- Directed by: Florian Schwarz [de]
- Written by: Michael Proehl
- Starring: Christoph Bach Jule Böwe Walter Kreye David Scheller
- Cinematography: Philipp Sichler
- Release date: 2005 (Germany);
- Running time: 87 min.
- Country: Germany
- Language: German

= Katze im Sack =

2005 German drama film

Katze im Sack (English title: Let the Cat Out of the Bag) is a German drama film directed by Florian Schwarz and written by Michael Proehl. The film's tagline translates to English as A romantic film for those who don't like romantic films.
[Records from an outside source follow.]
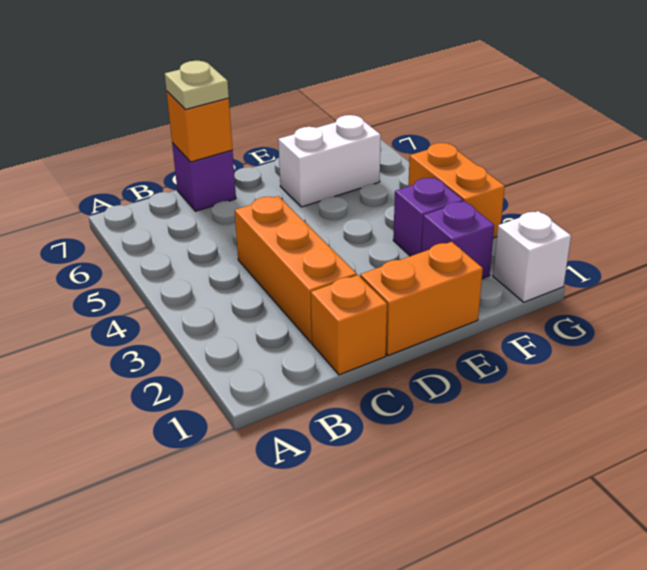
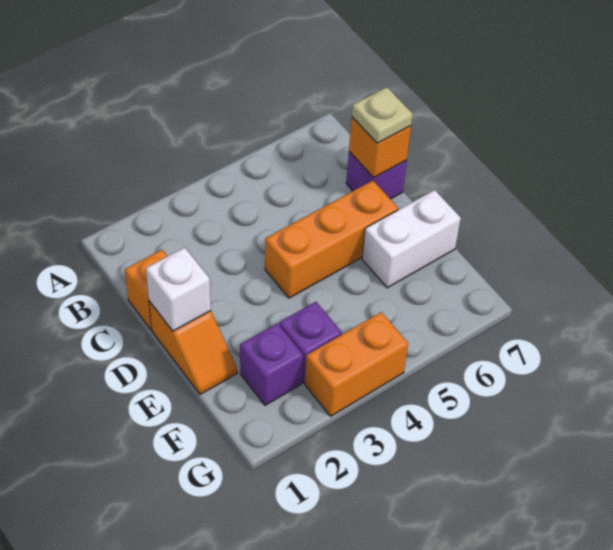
orange 1x3 brick [235,196,357,343] -> orange 1x3 brick moved to [265,181,398,298]
orange 1x2 brick [360,242,483,356] -> orange 1x2 slope [149,301,237,394]
white 1x2 brick [278,115,381,207] -> white 1x2 brick turned to [362,190,461,288]
white 1x1 brick [493,211,571,302] -> white 1x1 brick moved to [146,247,211,331]

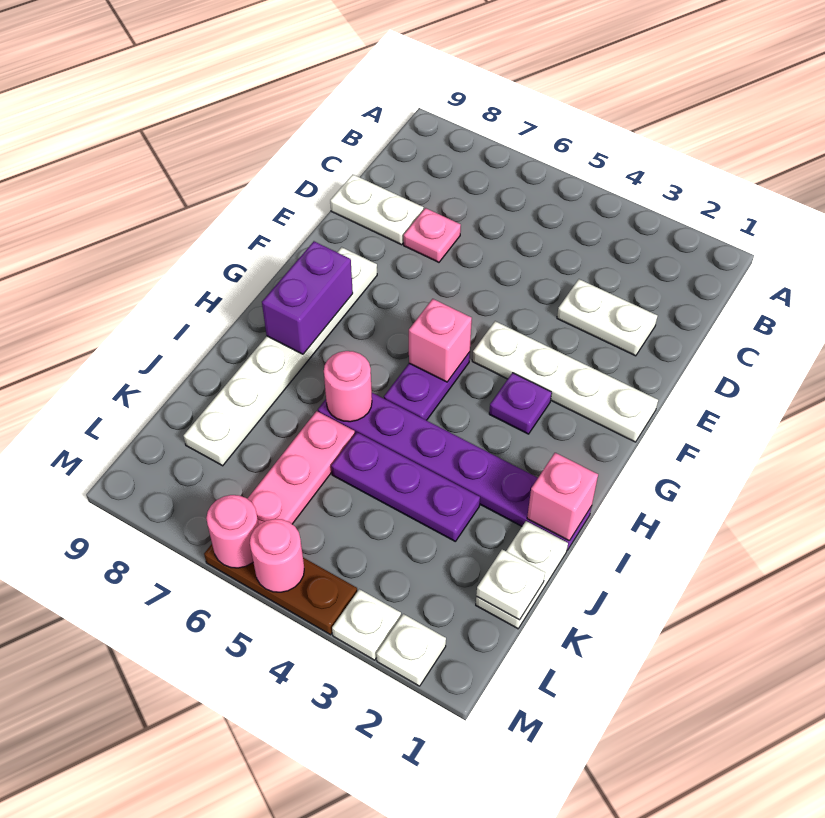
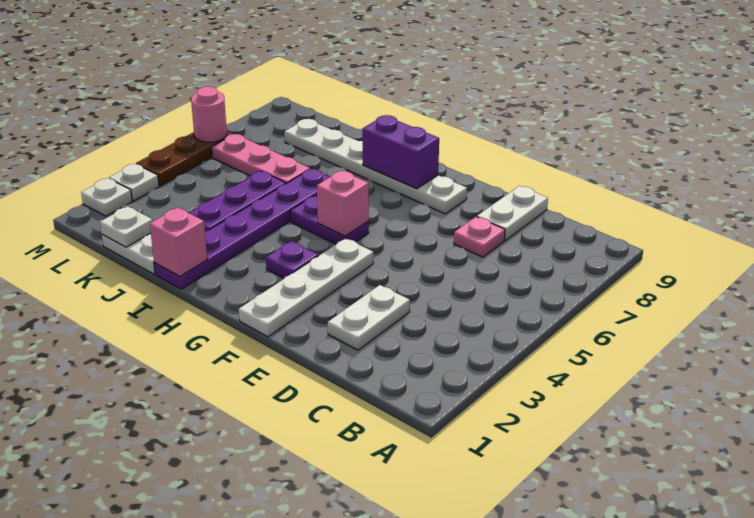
pink 1x1 round brick [324,351,372,422] -> none
pink 1x1 round brick [250,519,304,592] -> none

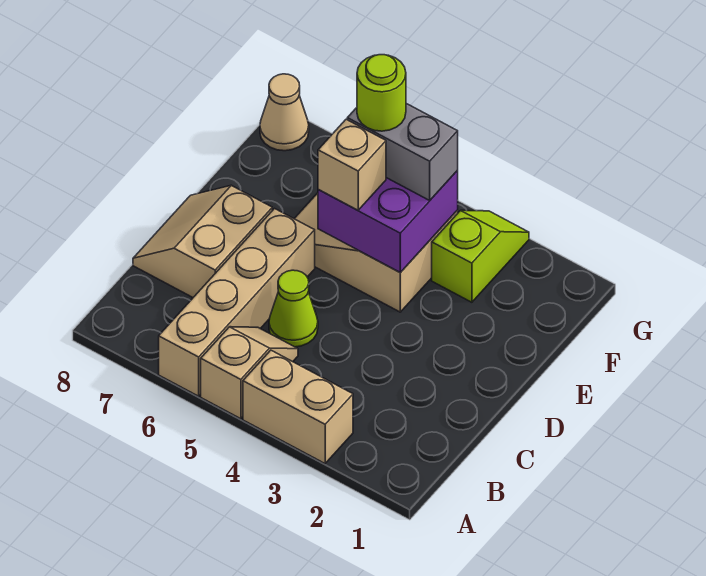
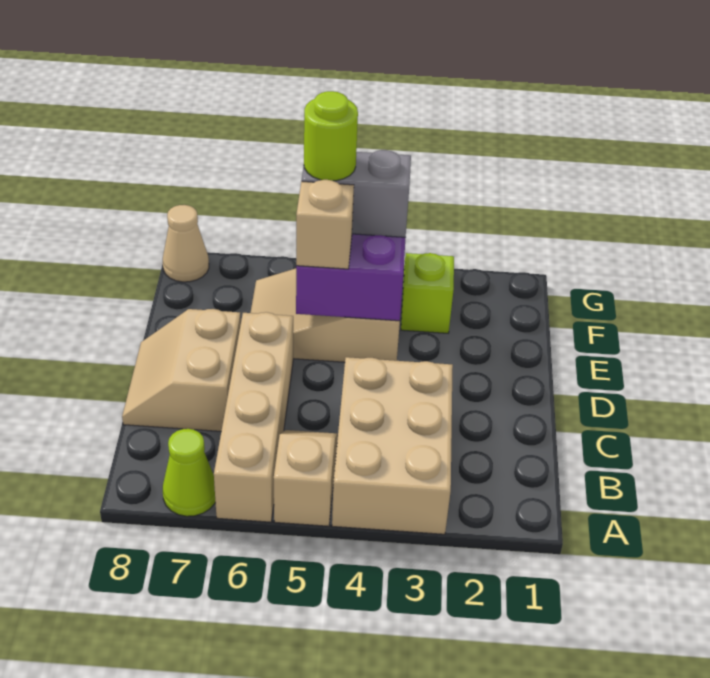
tan 1x2 brick [243,350,353,463] -> tan 2x3 brick [332,357,453,534]
lime 1x1 cone [269,270,318,347] -> lime 1x1 cone moved to [163,429,215,516]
Set primarily in Leipzig, two apparently lost souls find one another but struggle to find romance against circumstances and their own divisive personalities.

The two lead characters, Karl played by Christoph Bach and Doris Jule Böwe, have a chance meeting on a train. The pair steal minor items from one another during the journey and that theft leads Karl to attempt to track down Doris to her place of work at a bar in Leipzig. Once in Leipzig, the pair each make convoluted attempts to get to know the other in a series of events coloured by disaffected members of Leipzig society including an older male friend of Doris and a brothel owner.

==Awards==
The film was awarded the First Steps Award as Best Young Filmmakers Award in 2004. At the Max-Ophüls-Festival 2005 it received the best music award. The film was also shown at the Berlinale.